Generally, clients run a CoreLogic tool up front to score the product’s risk, and if the product looks risky, they will scrutinize it more closely using the company’s AVM, Mark said.

“Fraud for profit is what we’re focused on,” Mark said. “When we can catch that, it’s going to help the lender avoid potential losses and it also helps them pump more production through the same pipe. Now, with the efficiencies going on as the housing market slows and the yield curve and the spreads are razor thin, this is a big advantage.”

“Fraud for profit” is one of the two major categories of mortgage fraud. It refers to fraud whose goal is to make money, and usually involves industry professionals, according to the FBI. The other category, “fraud for property (or housing),” is when an individual consumer makes misrepresentations in order to buy a house to live in.

Many of the fraud detection applications using AVMs are focused on fraud for profit. Web-based LoanIQ is another example, according to Robert Walker, an executive vice president at First American Real Estate Solutions.

“The prerequisite is an artificially inflated appraisal,” Walker said. “Fraud for profit could involve collusion between a loan broker, straw borrowers, all those things. But at the heart of the matter is an artificially inflated appraisal. That’s the thing we focus on.”

Many industry professionals agree about the central role of appraisals in mortgage fraud.

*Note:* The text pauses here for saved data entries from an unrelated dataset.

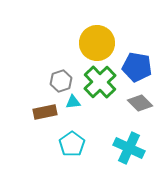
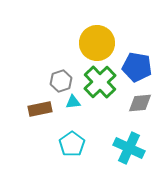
gray diamond: rotated 50 degrees counterclockwise
brown rectangle: moved 5 px left, 3 px up
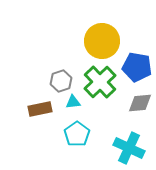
yellow circle: moved 5 px right, 2 px up
cyan pentagon: moved 5 px right, 10 px up
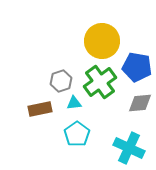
green cross: rotated 8 degrees clockwise
cyan triangle: moved 1 px right, 1 px down
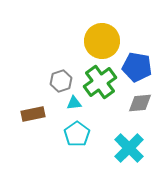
brown rectangle: moved 7 px left, 5 px down
cyan cross: rotated 20 degrees clockwise
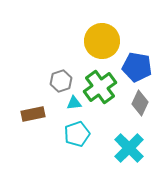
green cross: moved 5 px down
gray diamond: rotated 60 degrees counterclockwise
cyan pentagon: rotated 15 degrees clockwise
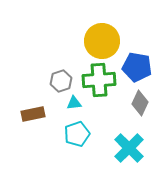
green cross: moved 1 px left, 7 px up; rotated 32 degrees clockwise
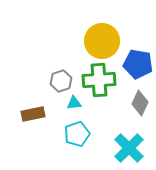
blue pentagon: moved 1 px right, 3 px up
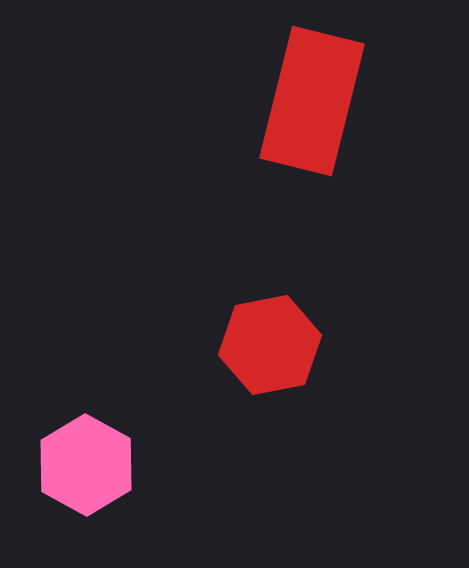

“Two primary drivers behind mortgage fraud are identity theft and property valuation – typically, there’s an inflated appraisal when the appraiser is in cahoots with the broker,” said Jeff Moyer, vice president, sales, for Interthinx.

Moyer, whose company services about 1,100 lenders, including mortgage giants Fannie Mae and Freddie Mac, said Interthinx provides a number of products. These include AVMs and verification that loan applicants plan to live in the subject properties, among other things.

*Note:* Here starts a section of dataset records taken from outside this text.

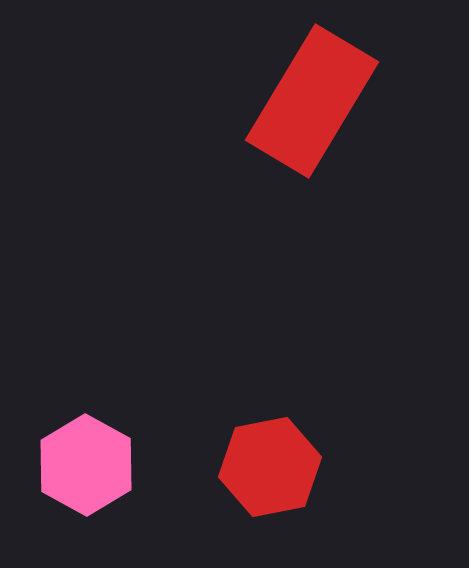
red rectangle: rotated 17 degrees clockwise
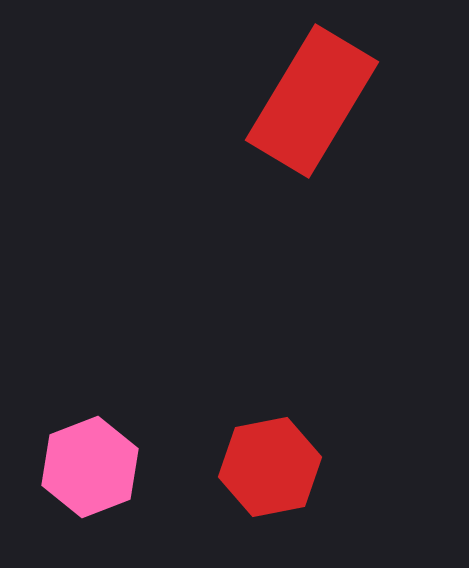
pink hexagon: moved 4 px right, 2 px down; rotated 10 degrees clockwise
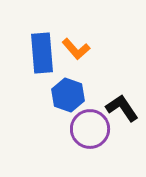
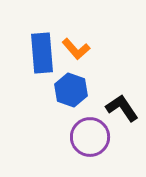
blue hexagon: moved 3 px right, 5 px up
purple circle: moved 8 px down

One of the newest fraud detection products is Fidelity Information Services’ LSI FraudDetector, slated to launch in mid-May.

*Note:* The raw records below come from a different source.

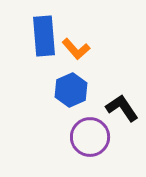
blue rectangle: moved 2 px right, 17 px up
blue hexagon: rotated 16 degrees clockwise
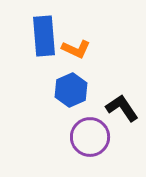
orange L-shape: rotated 24 degrees counterclockwise
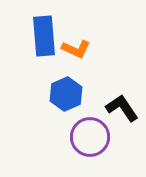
blue hexagon: moved 5 px left, 4 px down
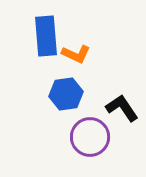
blue rectangle: moved 2 px right
orange L-shape: moved 5 px down
blue hexagon: rotated 16 degrees clockwise
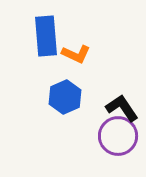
blue hexagon: moved 1 px left, 3 px down; rotated 16 degrees counterclockwise
purple circle: moved 28 px right, 1 px up
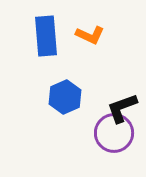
orange L-shape: moved 14 px right, 19 px up
black L-shape: rotated 76 degrees counterclockwise
purple circle: moved 4 px left, 3 px up
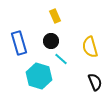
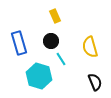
cyan line: rotated 16 degrees clockwise
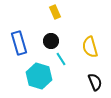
yellow rectangle: moved 4 px up
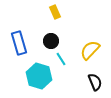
yellow semicircle: moved 3 px down; rotated 60 degrees clockwise
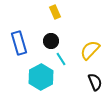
cyan hexagon: moved 2 px right, 1 px down; rotated 15 degrees clockwise
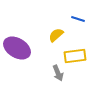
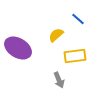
blue line: rotated 24 degrees clockwise
purple ellipse: moved 1 px right
gray arrow: moved 1 px right, 7 px down
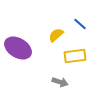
blue line: moved 2 px right, 5 px down
gray arrow: moved 1 px right, 2 px down; rotated 49 degrees counterclockwise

The product is more oriented toward fraud for housing, at least according to an abbreviated description from Brian Hershkowitz, an executive vice president at Fidelity Information Services.

The product will use external databases to scrutinize borrowers’ backgrounds to discover whether they have been flagged as having identity theft issues, whether their Social Security numbers have been assigned to someone who is dead or too young to have that particular number, and the borrower’s inquiry history, Hershkowitz said.

Also in the “fraud for housing” arena, Rapid Reporting, a Texas firm, has two products verifying income and Social Security number verification.

As Moyer commented, one of the primary drivers behind mortgage fraud is inflated appraisals. One appraisal firm took matters into its own hands to make sure its appraisals weren’t modified to produce fraudulent appraisals.

Mitchell Maxwell & Jackson is a residential appraiser in New York and Connecticut that produces up to 30,000 appraisals a year. When a couple of reports bearing the company’s name were modified to produce falsified appraisals, the company swung into action.

“It’s possible to scan a document and convert it to a Word document you can edit,” said Michael Martin, the company’s managing director. “When we found out about the modifications, we decided to protect ourselves and the integrity of the brand.”

The company custom-made a digital watermark that now appears on the background every one of its reports – its initials, MMJ.

“We took some clues from the Treasury Department – the graphic specifications that make photocopying and scanning virtually impossible,” Martin said. These anti-counterfeiting techniques include using lines so tiny and close to each other that, when scanned or photocopied, “they don’t even show up as separate lines,” Martin said.

“It’s true that someone could still get away with counterfeiting one of our appraisals, just as they do when counterfeiting money,” Martin acknowledged. “We are doing this so we know without a doubt if anything has been done. If someone brings something to us and says, ‘This doesn’t seem right,’ we can say it has been modified and take appropriate actions from there.”